When Strategic Suppliers represent themselves as a specialist in the services you would like them to manage, the law implies certain obligations and responsibilities upon those suppliers, (their Expert Responsibilities) even if those responsibilities aren’t documented in any written contract terms or schedules attached to the contract. If the Strategic Supplier acts as a specialist and it tries to exclude its expert responsibilities in the written contract terms, then it is likely a court would take a very dim view of those exclusions and would probably not allow the supplier to rely on them.
Strategic Supplier Expert Responsibilities
When initially contracting with a new supplier or if you’re considering asking an existing supplier to re-scope and re-shape its services, you must bear in mind the following points:
- Your supplier is responsible for ensuring that its service is fit for your intended purpose before they deliver the services for you. E.g. they must identify any material challenges prior to contracting with you for the services.
- Your supplier must validate your requirements prior to contracting with you at the outset. This same obligation rests with them for the re-scoping of services going forward. If challenges arise during service delivery, your supplier cannot state at a later date that your pre-contractual requirements were ambiguous.

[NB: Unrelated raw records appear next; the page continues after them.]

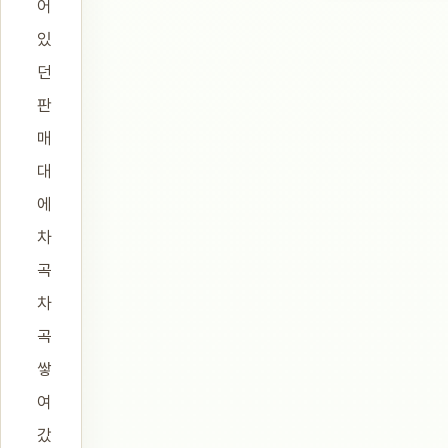
어
있
던
판
매
대
에
차
곡
차
곡
쌓
여
갔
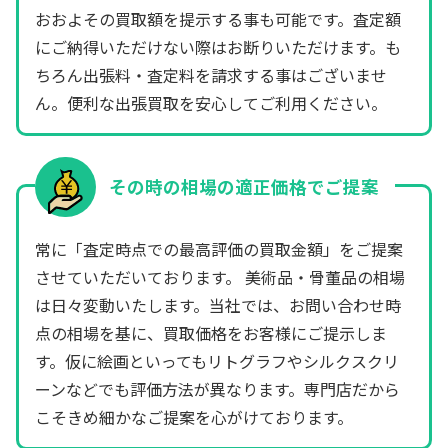
おおよその買取額を提示する事も可能です。査定額
にご納得いただけない際はお断りいただけます。も
ちろん出張料・査定料を請求する事はございませ
ん。便利な出張買取を安心してご利用ください。
その時の相場の適正価格でご提案
常に「査定時点での最高評価の買取金額」をご提案
させていただいております。 美術品・骨董品の相場
は日々変動いたします。当社では、お問い合わせ時
点の相場を基に、買取価格をお客様にご提示しま
す。仮に絵画といってもリトグラフやシルクスクリ
ーンなどでも評価方法が異なります。専門店だから
こそきめ細かなご提案を心がけております。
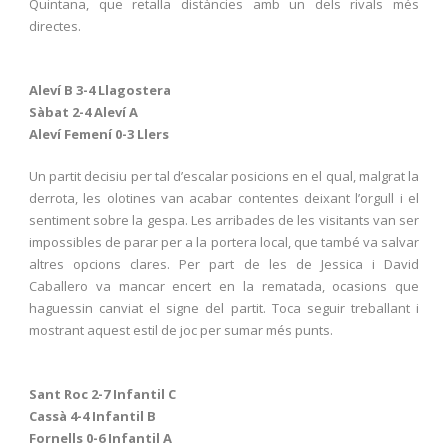
Quintana, que retalla distàncies amb un dels rivals més
directes.
Aleví B 3-4 Llagostera
Sàbat 2-4 Aleví A
Aleví Femení 0-3 Llers
Un partit decisiu per tal d’escalar posicions en el qual, malgrat la
derrota, les olotines van acabar contentes deixant l’orgull i el
sentiment sobre la gespa. Les arribades de les visitants van ser
impossibles de parar per a la portera local, que també va salvar
altres opcions clares. Per part de les de Jessica i David
Caballero va mancar encert en la rematada, ocasions que
haguessin canviat el signe del partit. Toca seguir treballant i
mostrant aquest estil de joc per sumar més punts.
Sant Roc 2-7 Infantil C
Cassà 4-4 Infantil B
Fornells 0-6 Infantil A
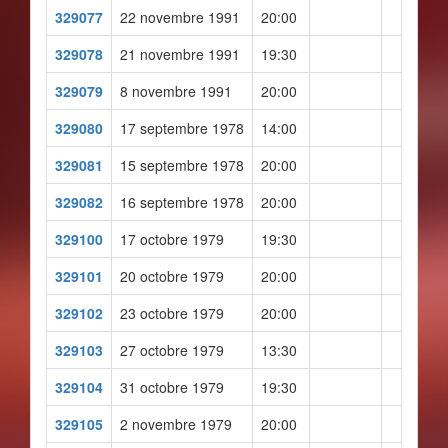
329077
22 novembre 1991
20:00
329078
21 novembre 1991
19:30
329079
8 novembre 1991
20:00
329080
17 septembre 1978
14:00
329081
15 septembre 1978
20:00
329082
16 septembre 1978
20:00
329100
17 octobre 1979
19:30
329101
20 octobre 1979
20:00
329102
23 octobre 1979
20:00
329103
27 octobre 1979
13:30
329104
31 octobre 1979
19:30
329105
2 novembre 1979
20:00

- Your supplier cannot expect you to validate whether its service is appropriate for your requirements. The partner must make clear what process it will go through itself to validate whether its services are suitable to meet your expectations (or not).

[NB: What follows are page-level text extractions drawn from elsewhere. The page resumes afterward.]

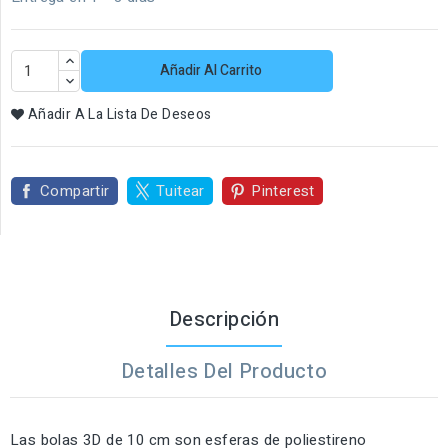
Añadir Al Carrito
Añadir A La Lista De Deseos
Compartir
Tuitear
Pinterest
Descripción
Detalles Del Producto
Las bolas 3D de 10 cm son esferas de poliestireno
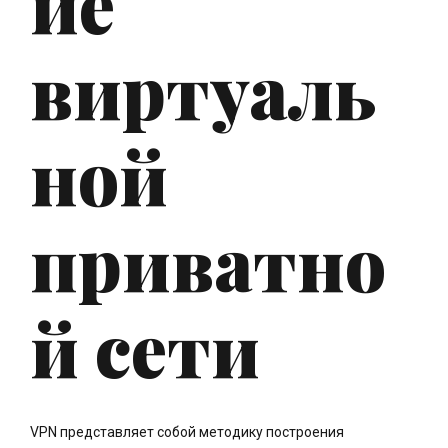
ие
виртуаль
ной
приватно
й сети
VPN представляет собой методику построения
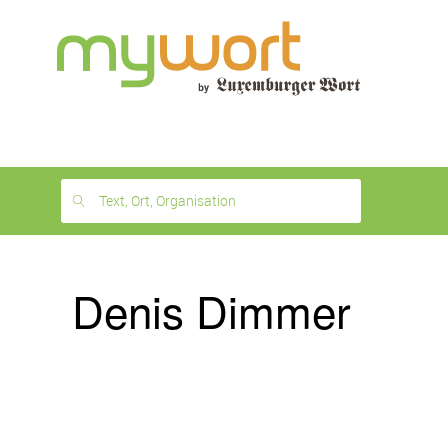
1
month
free
Text, Ort, Organisation
Denis Dimmer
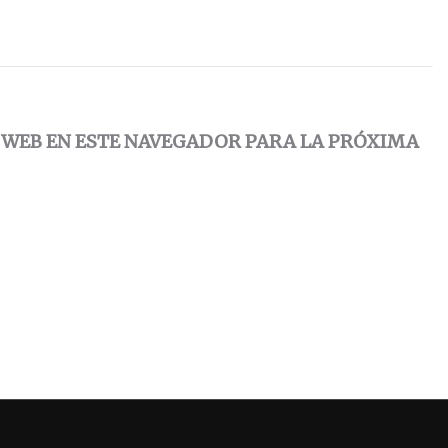
 WEB EN ESTE NAVEGADOR PARA LA PRÓXIMA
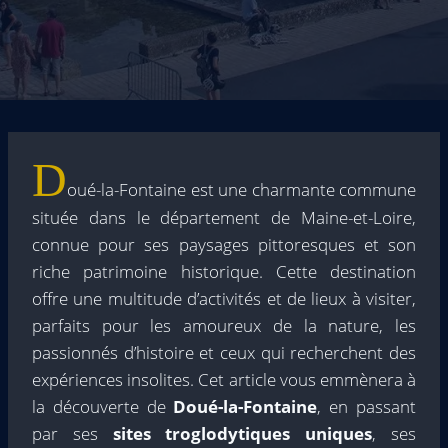
D
oué-la-Fontaine est une charmante commune
située dans le département de Maine-et-Loire,
connue pour ses paysages pittoresques et son
riche patrimoine historique. Cette destination
offre une multitude d’activités et de lieux à visiter,
parfaits pour les amoureux de la nature, les
passionnés d’histoire et ceux qui recherchent des
expériences insolites. Cet article vous emmènera à
la découverte de
Doué-la-Fontaine
, en passant
par ses
sites troglodytiques uniques
, ses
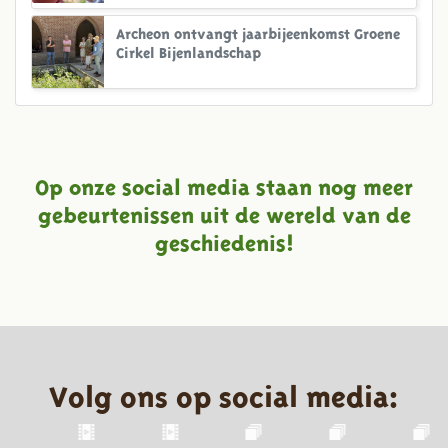
Archeon ontvangt jaarbijeenkomst Groene
Cirkel Bijenlandschap
Op onze social media staan nog meer
gebeurtenissen uit de wereld van de
geschiedenis!
Volg ons op social media:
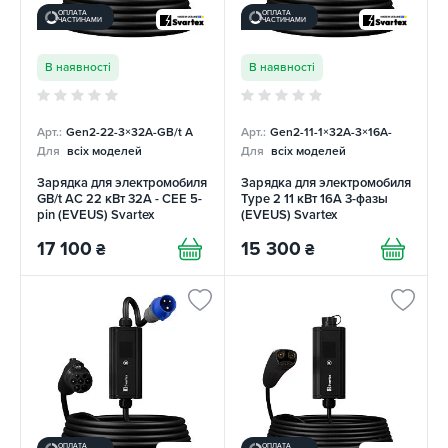
ОПЛАТА
ОПЛАТА
ЧАСТИНАМИ
ЧАСТИНАМИ
В наявності
В наявності
Арт.:
Gen2-22-3×32А-GB/t A
Арт.:
Gen2-11-1×32А-3×16A-
Для
всіх моделей
Для
всіх моделей
Зарядка для электромобиля
Зарядка для электромобиля
GB/t AC 22 кВт 32А - CEE 5-
Type 2 11 кВт 16А 3-фазы
pin (EVEUS) Svartex
(EVEUS) Svartex
17 100
15 300
₴
₴
ОПЛАТА
ОПЛАТА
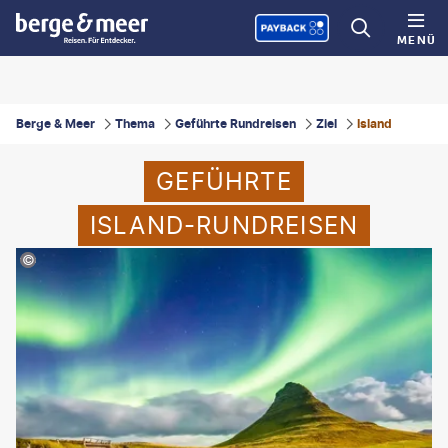
MENÜ
Berge & Meer
Thema
Geführte Rundreisen
Ziel
Island
GEFÜHRTE
ISLAND-RUNDREISEN
imonSkafar-gty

- Your supplier cannot “contract out of” being responsible for its advice as an expert provider.
These points relating to Strategic Supplier responsibilities are known as “implied” terms under the Sales of Goods Act 1979, Supply of Goods and Services Act 1982 and the Sale and Supply of Goods Act 1994. Implied terms are usually legally binding, regardless of whether they are actually contained within the contract wording. If a provider insists on contract terms that run contrary to one or more of the implied terms, then you should wonder how serious they are about rebuilding your relationship with them.
Your Responsibilities to Your Strategic Supplier
While your supplier has specific expert responsibilities to you, you should also remember that the onus is on both parties to maintain a working relationship. The case of Anglo Group Plc v Winther Browne & Co Limited [2000] 72 Con LR 118, established some clear responsibilities on the client side.

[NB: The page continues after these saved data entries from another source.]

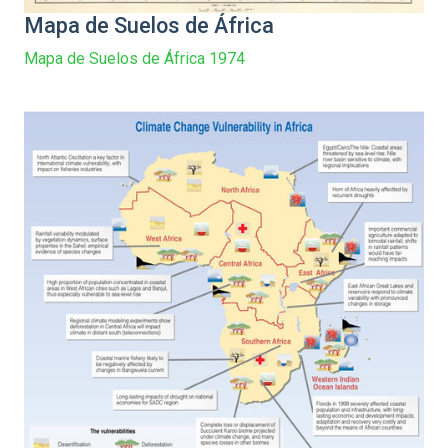
Mapa de Suelos de África
Mapa de Suelos de África 1974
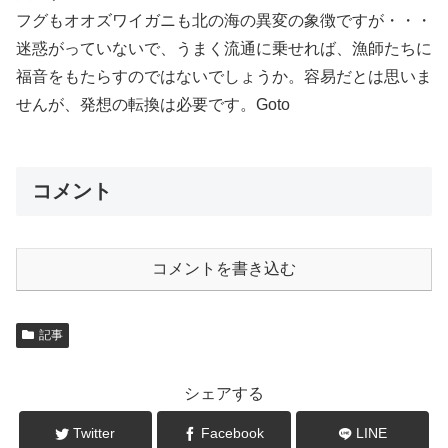
フグもオオズワイガニも北の海の異変の象徴ですが・・・
迷惑がっていないで、うまく流通に乗せれば、漁師たちに
福音をもたらすのではないでしょうか。容易だとは思いま
せんが、発想の転換は必要です。Goto
コメント
コメントを書き込む
記事
シェアする
Twitter
Facebook
LINE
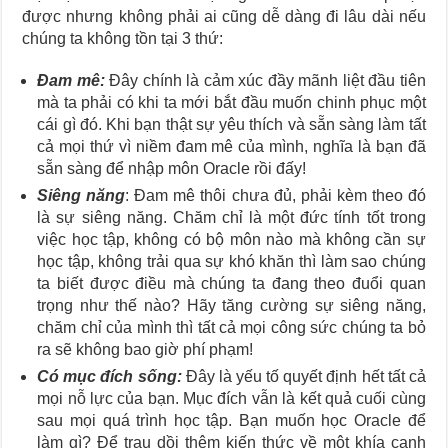
được nhưng không phải ai cũng dễ dàng đi lâu dài nếu
chúng ta không tồn tại 3 thứ:
Đam mê:
Đây chính là cảm xúc đầy mãnh liệt đầu tiên
mà ta phải có khi ta mới bắt đầu muốn chinh phục một
cái gì đó. Khi bạn thật sự yêu thích và sẵn sàng làm tất
cả mọi thứ vì niềm đam mê của mình, nghĩa là bạn đã
sẵn sàng để nhập môn Oracle rồi đấy!
Siêng năng
: Đam mê thôi chưa đủ, phải kèm theo đó
là sự siêng năng. Chăm chỉ là một đức tính tốt trong
việc học tập, không có bộ môn nào mà không cần sự
học tập, không trải qua sự khó khăn thì làm sao chúng
ta biết được điều mà chúng ta đang theo đuổi quan
trọng như thế nào? Hãy tăng cường sự siêng năng,
chăm chỉ của mình thì tất cả mọi công sức chúng ta bỏ
ra sẽ không bao giờ phí phạm!
Có mục đích sống:
Đây là yếu tố quyết định hết tất cả
mọi nỗ lực của bạn. Mục đích vẫn là kết quả cuối cùng
sau mọi quá trình học tập. Bạn muốn học Oracle để
làm gì? Để trau dồi thêm kiến thức về một khía cạnh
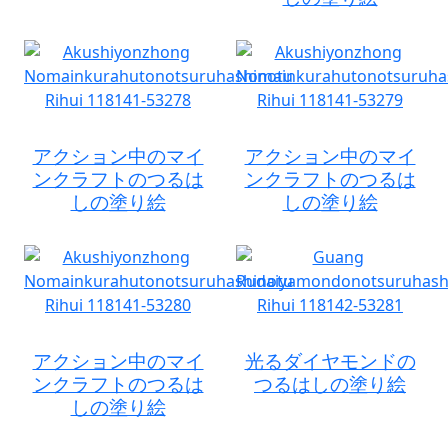
アクション中のマイ
アクション中のマイ
ンクラフトのつるは
ンクラフトのつるは
しの塗り絵
しの塗り絵
アクション中のマイ
光るダイヤモンドの
ンクラフトのつるは
つるはしの塗り絵
しの塗り絵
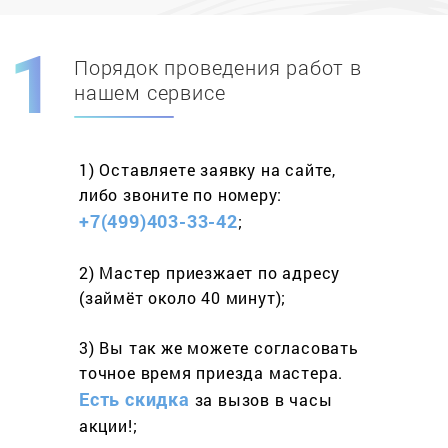
Порядок проведения работ в
Скидка при первом
заказе на адрес
нашем сервисе
составит 15%
1) Оставляете заявку
на сайте,
Работаем более 10 лет
и выполняем
либо звоните
по номеру:
весь спектр услуг
+7(499)403-33-42
;
2) Мастер приезжает
по адресу
(займёт
около 40 минут);
3) Вы так же можете согласовать
точное время приезда мастера.
Есть скидка
за вызов
в часы
акции!;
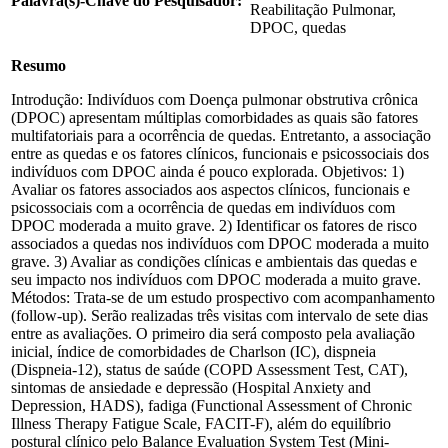
Palavra(s)-Chave do Pesquisador:
Reabilitação Pulmonar,
DPOC, quedas
Resumo
Introdução: Indivíduos com Doença pulmonar obstrutiva crônica
(DPOC) apresentam múltiplas comorbidades as quais são fatores
multifatoriais para a ocorrência de quedas. Entretanto, a associação
entre as quedas e os fatores clínicos, funcionais e psicossociais dos
indivíduos com DPOC ainda é pouco explorada. Objetivos: 1)
Avaliar os fatores associados aos aspectos clínicos, funcionais e
psicossociais com a ocorrência de quedas em indivíduos com
DPOC moderada a muito grave. 2) Identificar os fatores de risco
associados a quedas nos indivíduos com DPOC moderada a muito
grave. 3) Avaliar as condições clínicas e ambientais das quedas e
seu impacto nos indivíduos com DPOC moderada a muito grave.
Métodos: Trata-se de um estudo prospectivo com acompanhamento
(follow-up). Serão realizadas três visitas com intervalo de sete dias
entre as avaliações. O primeiro dia será composto pela avaliação
inicial, índice de comorbidades de Charlson (IC), dispneia
(Dispneia-12), status de saúde (COPD Assessment Test, CAT),
sintomas de ansiedade e depressão (Hospital Anxiety and
Depression, HADS), fadiga (Functional Assessment of Chronic
Illness Therapy Fatigue Scale, FACIT-F), além do equilíbrio
postural clínico pelo Balance Evaluation System Test (Mini-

Your responsibilities are to:
- Clearly communicate any special needs to the Strategic Supplier. If you become aware of issues that the partner might have missed during their scoping, you are obliged to raise this with them.
- Take reasonable steps to ensure that the your Strategic Supplier understands those needs.
- Devote reasonable time and patience to understanding how to work with your Strategic Supplier.
- Reasonably work with your Strategic Supplier to resolve the challenges that will almost certainly occur.
Inadvertently Removing Your Strategic Supplier’s Expert Responsibilities
Another critical, but often unappreciated factor, is that your own behaviour can affect whether the Strategic Supplier has to abide by its contractual responsibilities.
Your client–side team and Intelligent Client Function will often operate project management frameworks (such as PRINCE2) and contract management processes to support and measure the relationship’s performance. However, vanilla project management frameworks usually only take account of the project’s operational aspects, not the delineation of expert responsibilities implied in law. This can result in the majority of your contractual protection becoming unavailable.
In practical terms, the problem arises because the project managers do the ‘right thing’ from a project management perspective and take control of the errant relationship, eroding the Strategic Supplier’s expert responsibilities from a contractual point of view. Worse still, the project manager and the client organisation usually end up becoming the ‘expert’ themselves. This means that you can no longer rely on the supplier’s expertise and the supplier can attempt to charge you for every change to their service, irrespective of whether they were the cause of the problem.
More Effective Transparency in Responsibilities During Service Scoping/Re-scoping
By being clear about the service delivery outcomes you expect from the project/relationship, you can assure the successful commissioning of new fit-for-purpose solutions/services or significantly accelerate the process of service improvement and rebuilding trust with your supplier for existing solutions/services. This can be achieved by the supplier undertaking a scoping/re-scoping (due diligence) exercise, so they have a fair chance of evaluating your business expectations and you can contractually rely on the advice the supplier provides, in line with its expert responsibilities.
In this respect, it is important that during the scoping/re-scoping phase, you contract for the advice you are relying on from the supplier separately to the solution they are going to deliver to you. In this way, you avoid the risk of costly misunderstandings arising in 6 or 12 months’ time and remove the option for suppliers to claim that you held back information or miscommunicated an important deliverable when you perceive that they are failing to deliver to your expectations and requirements.